Bond issuer: This is the entity or company seeking to borrow money from investors and is the entity or company that should repay the money borrowed. Therefore, the bond issuer determines the credit risk that investors will be exposed to. Sovereign governments, supranational organizations and corporate issuers amongst others can all issue bonds and are given credit ratings according to factors determined by the credit rating agencies. One issuer can have multiple credit ratings – these are attributed to each individual debt issue.
Maturity date: This is the date at which the bond will be redeemed i.e. when the outstanding principal amount is repaid back to the investor. Maturities of bonds can range from overnight to 30 years or more.
Coupon: This is the nominal rate of interest that an issuer agrees to pay to the bondholder each year until the maturity date. It is usually expressed as a percentage (%) of the face value of a bond and is almost always given as a per annum rate.
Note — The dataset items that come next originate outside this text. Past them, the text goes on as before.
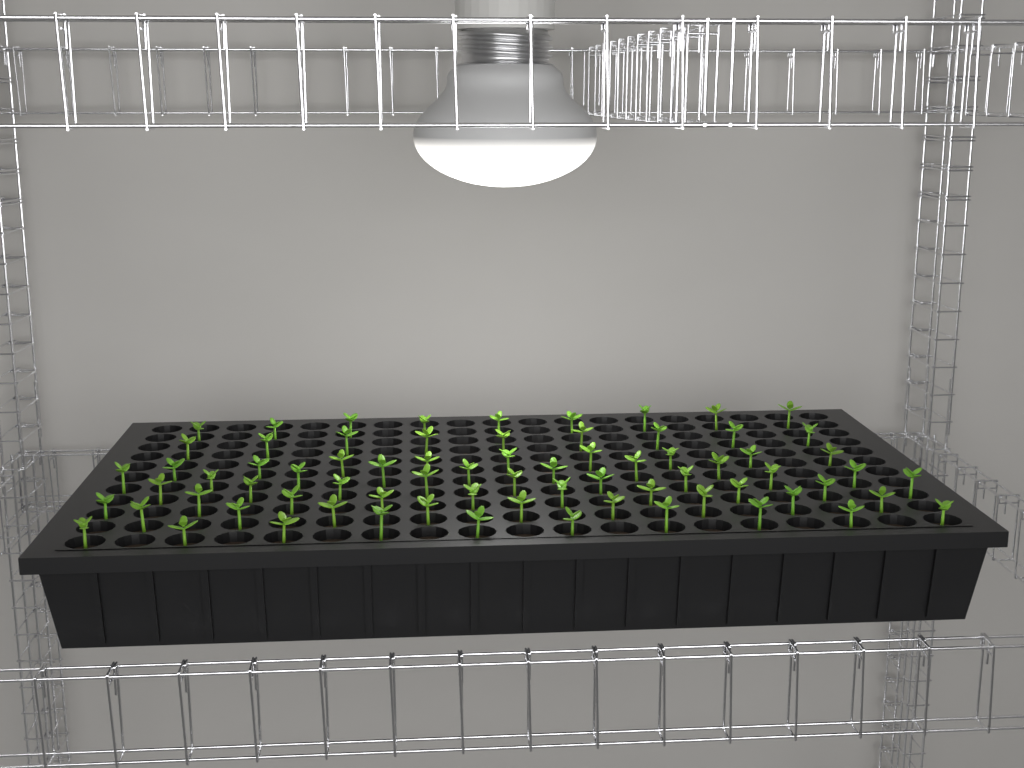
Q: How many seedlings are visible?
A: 73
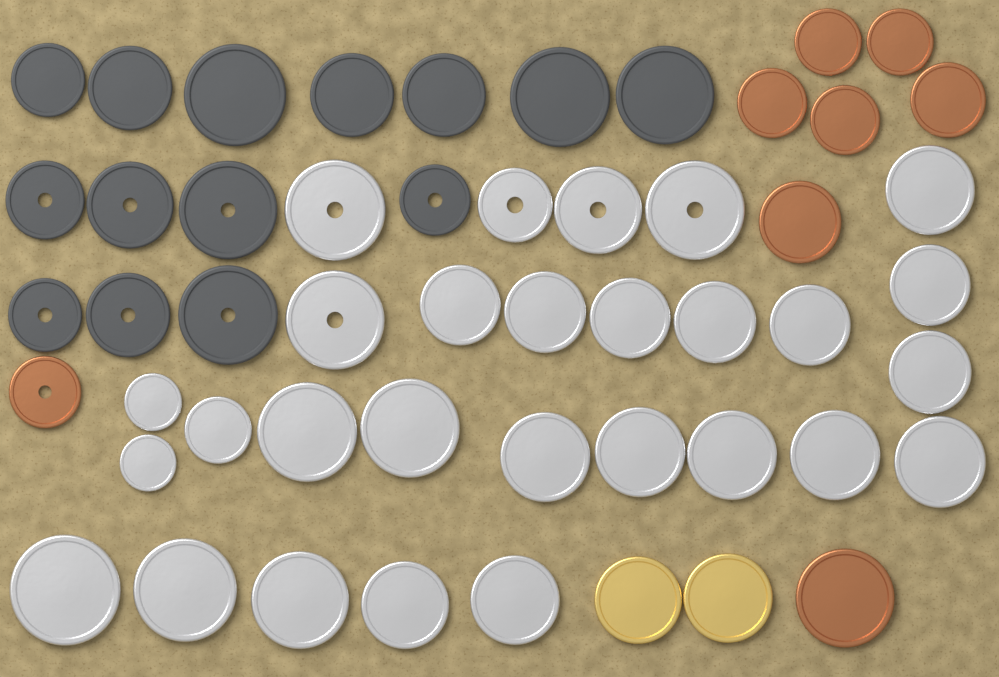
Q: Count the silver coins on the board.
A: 28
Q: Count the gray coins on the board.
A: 14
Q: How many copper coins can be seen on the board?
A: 8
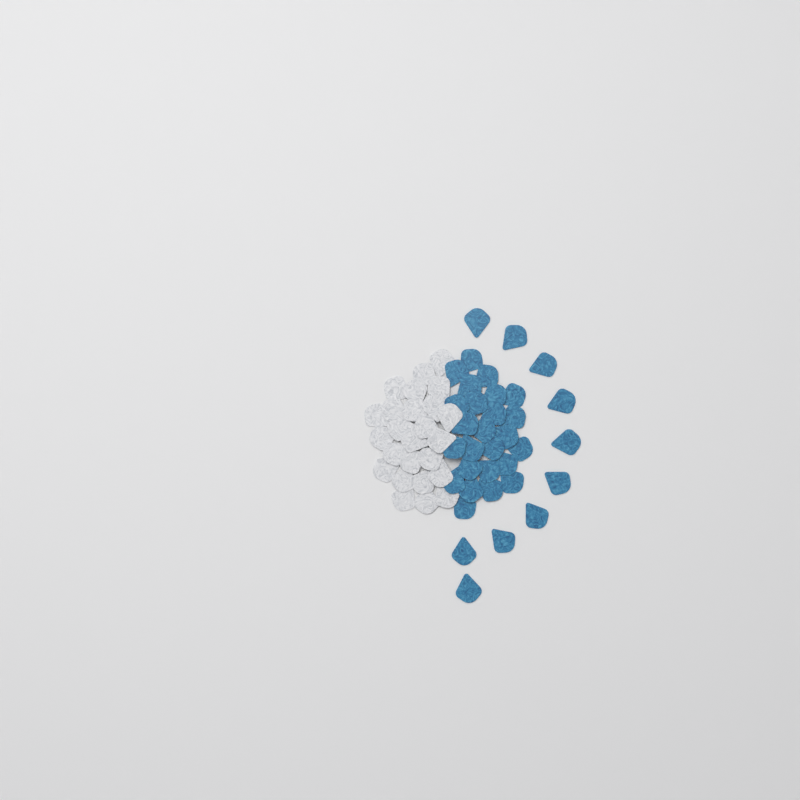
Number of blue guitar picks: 35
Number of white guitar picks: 25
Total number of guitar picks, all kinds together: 60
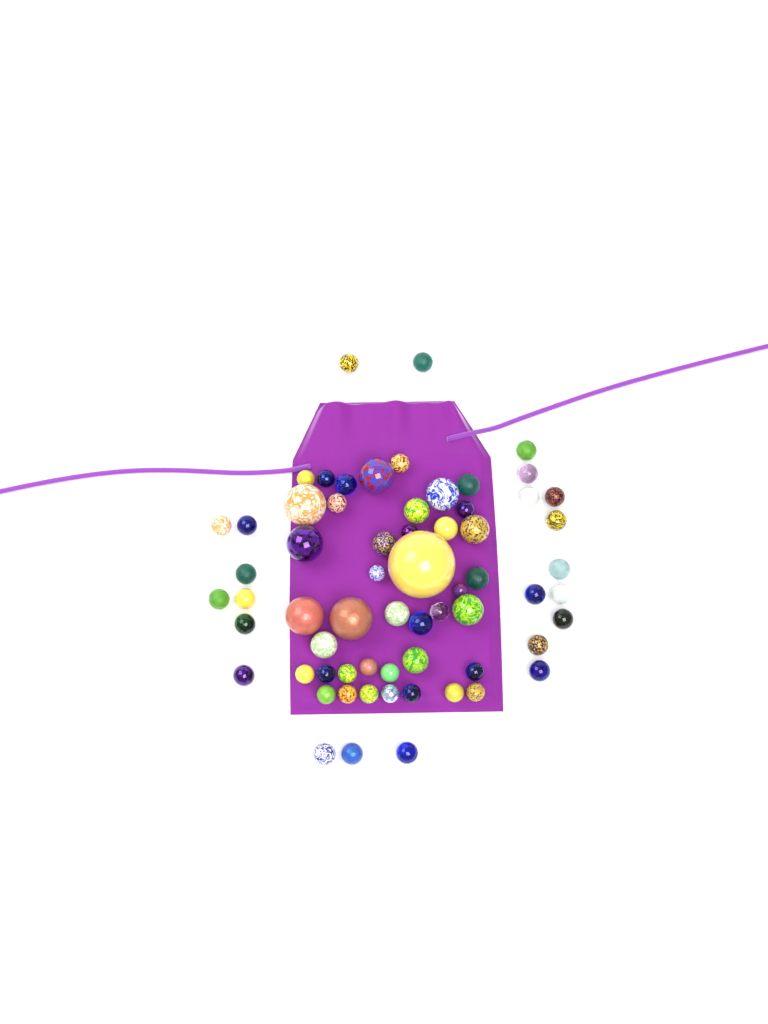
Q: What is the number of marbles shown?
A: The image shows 64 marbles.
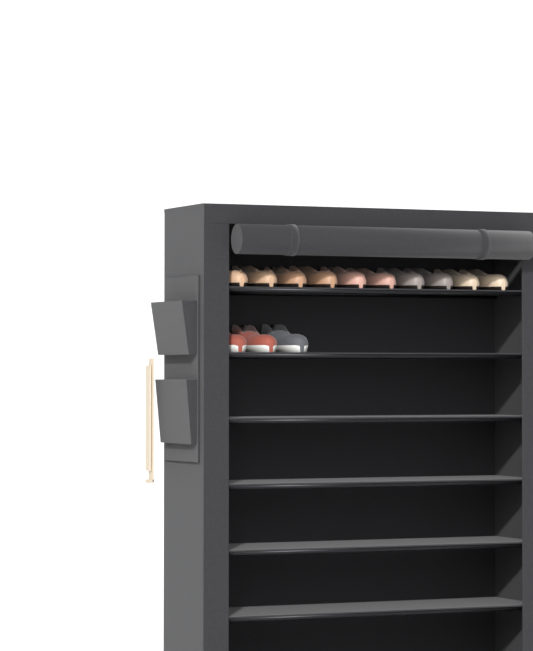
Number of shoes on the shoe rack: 13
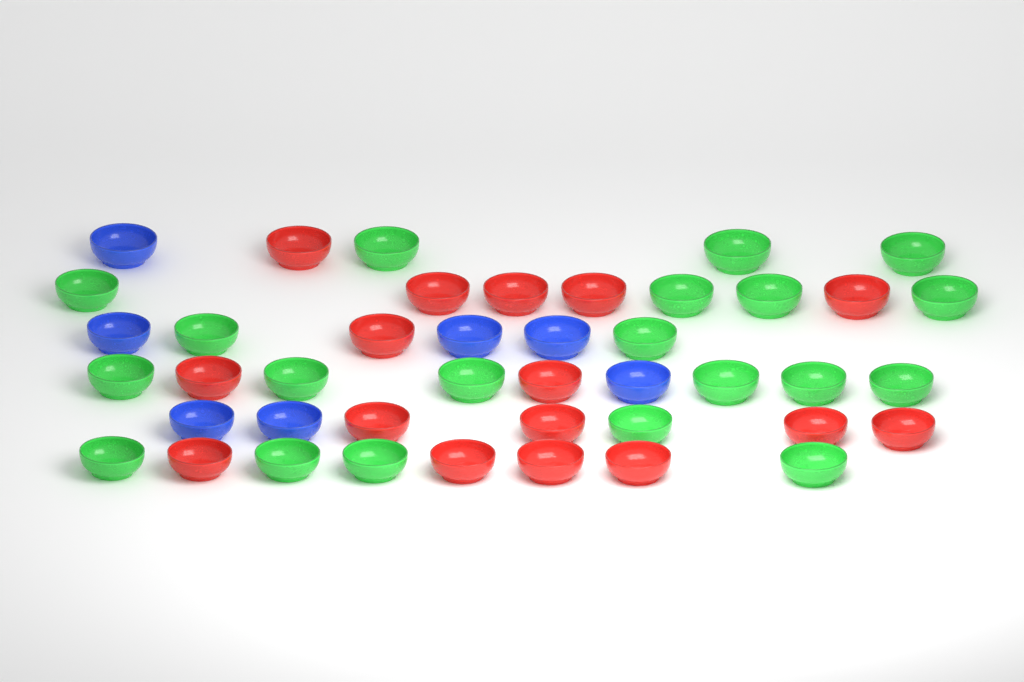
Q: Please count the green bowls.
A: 20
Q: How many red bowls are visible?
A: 16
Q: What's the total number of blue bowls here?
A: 7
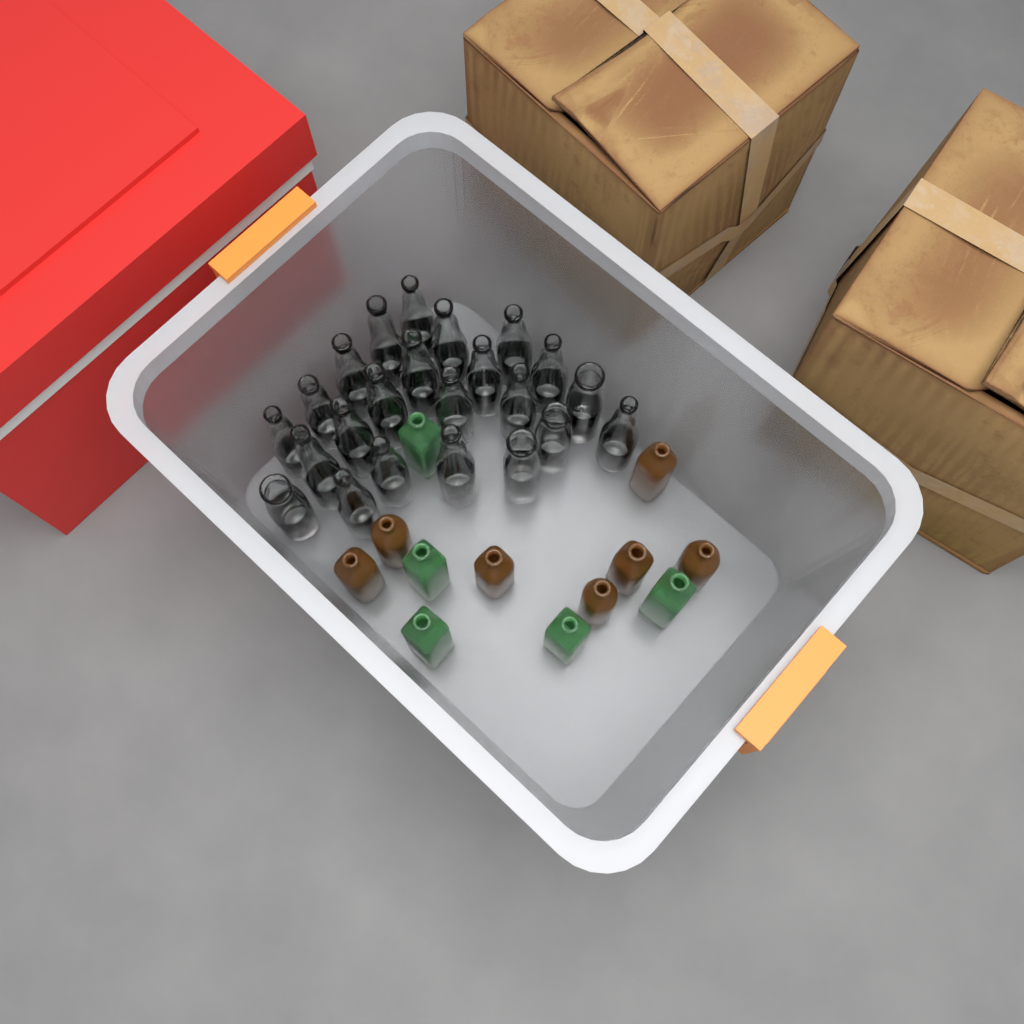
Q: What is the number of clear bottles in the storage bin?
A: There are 23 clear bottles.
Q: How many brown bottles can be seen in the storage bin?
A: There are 7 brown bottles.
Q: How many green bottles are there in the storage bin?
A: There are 5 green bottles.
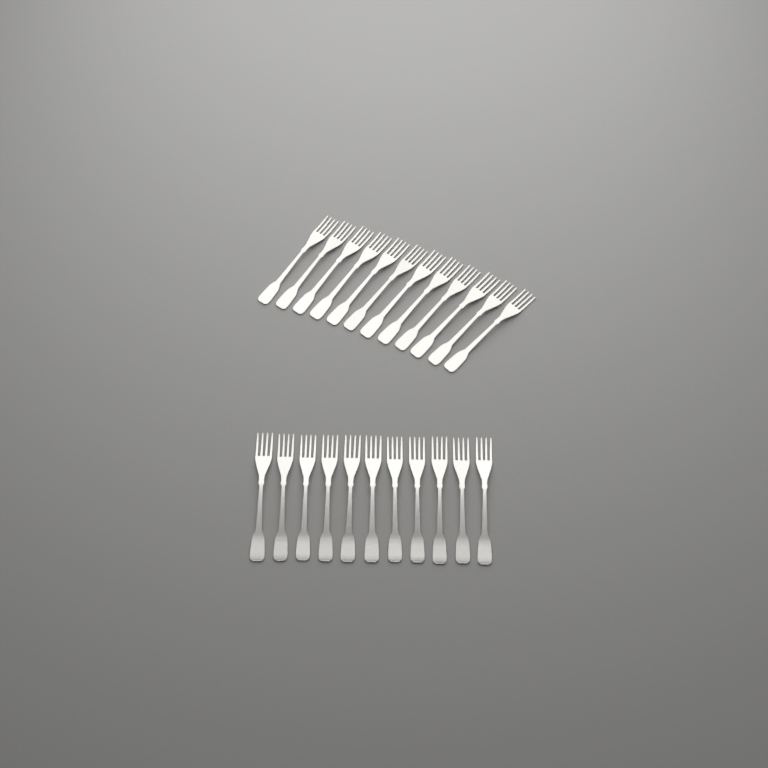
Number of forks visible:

For example, a bond with a coupon rate of 4% and a face value of $1,000, will pay an annual interest of $40.
Face Value (FV): This is also known as the notional or principal amount, which is the amount that will be repaid to the bondholder upon maturity. This is given as a currency amount, for example, $5 million.
Bond Price: The current market price of a bond is expressed as a percentage of face value. Bonds are tradable in the secondary market and the prices at which bonds can be bought and sold at are recorded in percentage terms. For example, a bond could have a price of 102%. Therefore, if a bond trades at a price of 102% and the investor buys a bond of $100 million face value, the current market price of the bond is $102 million.
Bond Yield: This refers to the returns an investor will derive by investing in a bond. It is calculated by dividing the annual coupon on a bond by its current market price.
Bond Yield = Annual Coupon Payment on a Bond / Bond Price
The annual coupon payment is computed by multiplying the face value of a bond with its coupon rate (%). Bond prices and bond yields have an inverse relationship. When the price of a bond goes up (down), the yield goes down (up).
Bond Yield, Example
Given below is an example of a bond that has a face value of $1,000. The coupon rate (annual) is 4%. Therefore, the annual coupon payment is $40. Now, assume that the current price of the bond is $960. Based on this information, the bond yield is now 4.2% – the yield depends entirely on the annual coupon and the price of the bond. It ignores the frequency of payment, redemption value at maturity, and the time value of money.